What do ## or // mean in bash shell script? - bash

I have searched a lot, and while I see a couple of examples of these used, specifically from here:
scale=${scale##*[!0-9]*}
[ -z "${scale//[0-9]}" ]
There is no explanation for what these symbols do, how they work or when to use them scripting. I have not found them explained elsewhere when special symbols are discussed. Looks like they could be useful. Can anyone explain how the ## and // work in the script examples on the page linked above? Thanks.

They're part of shell parameter expansion syntax, used to modify the value of the variable. # and % are used to delete a prefix or suffix of the variable, and // is used to substitute one string for another.
${parameter#word}
${parameter##word}
The word is expanded to produce a pattern just as in filename expansion (see Filename Expansion). If the pattern matches the beginning of the expanded value of parameter, then the result of the expansion is the expanded value of parameter with the shortest matching pattern (the ‘#’ case) or the longest matching pattern (the ‘##’ case) deleted.
So ${scale##*[!0-9]*} means to remove the beginning of the string that matches anything followed by a non-digit followed by anything. So foobar becomes an empty string (because everything is removed), while 123 is left alone because [!0-9] never matches anything.
${parameter/pattern/string}
The pattern is expanded to produce a pattern just as in filename expansion. Parameter is expanded and the longest match of pattern against its value is replaced with string. If pattern begins with ‘/’, all matches of pattern are replaced with string.
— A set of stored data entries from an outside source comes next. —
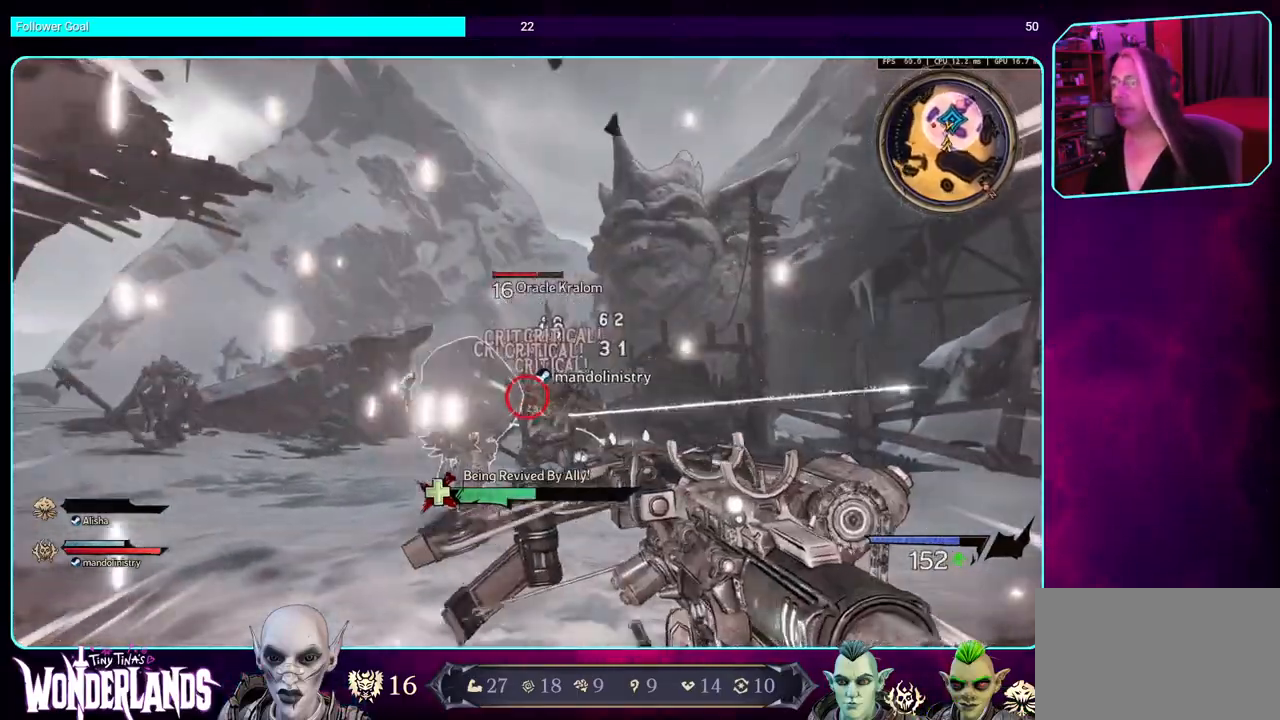
{"keys": [], "mouse": ["left"], "events": []}
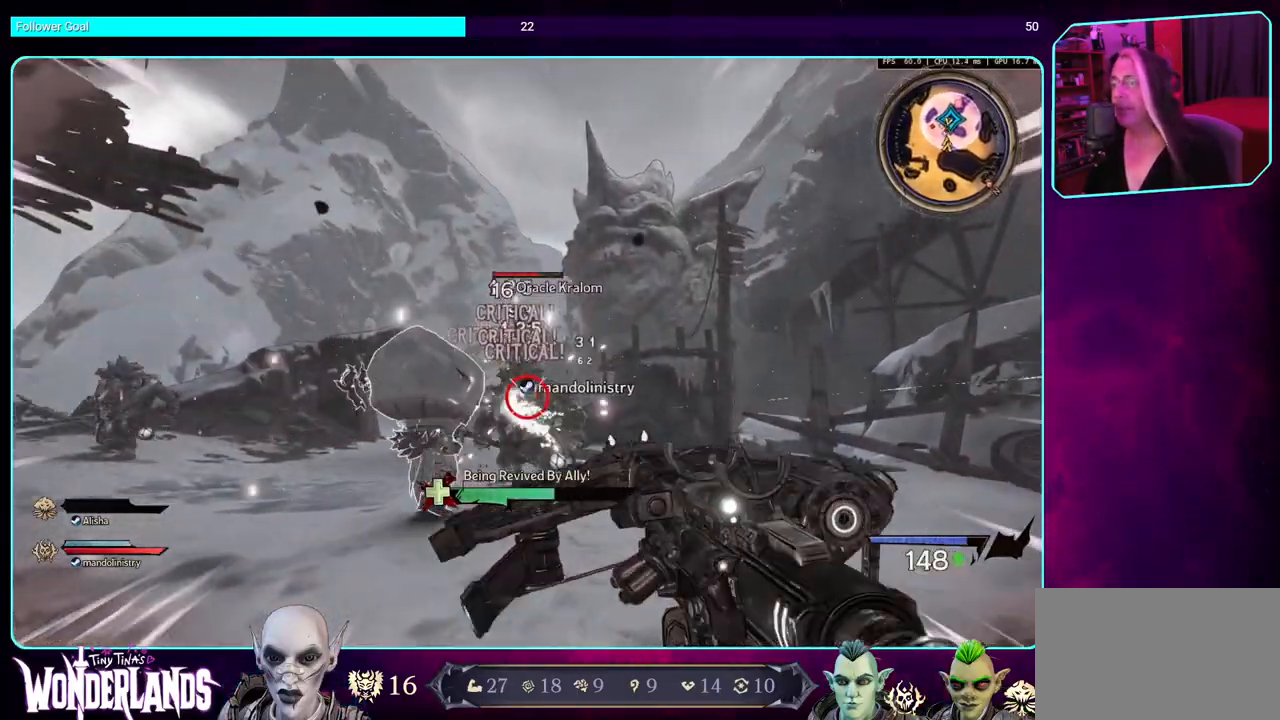
{"keys": [], "mouse": ["left"], "events": []}
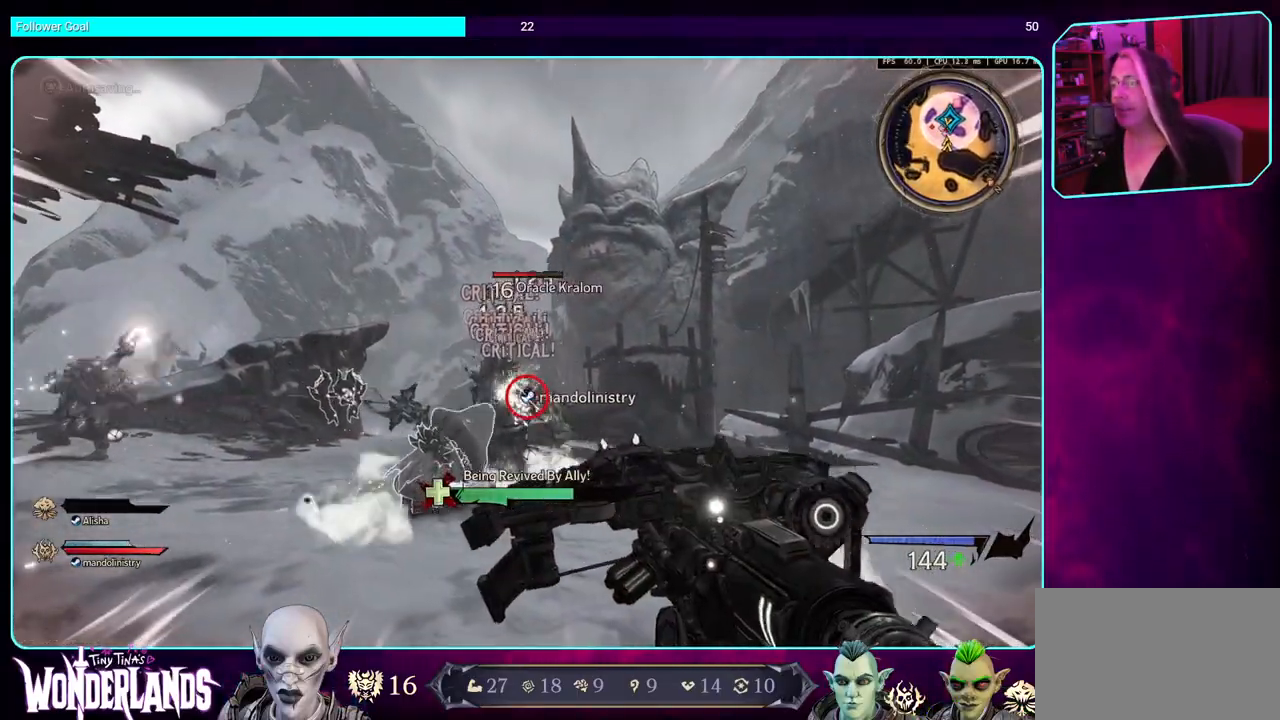
{"keys": [], "mouse": ["left"], "events": []}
Normally only the first match is replaced. If pattern begins with ‘#’, it must match at the beginning of the expanded value of parameter. If pattern begins with ‘%’, it must match at the end of the expanded value of parameter. If string is null, matches of pattern are deleted and the / following pattern may be omitted.
So ${scale//[0-9]} simply removes all digits from the the value of the variable, then test -z is used to test if this is an empty string (meaning the original string only had digits).

From: http://tldp.org/LDP/abs/html/string-manipulation.html
${string##substring}
Deletes longest match of $substring from front of $string.
${string//substring/replacement}
Replace all matches of $substring with $replacement.

Related

Simple bash function to find/replace string variable (no files)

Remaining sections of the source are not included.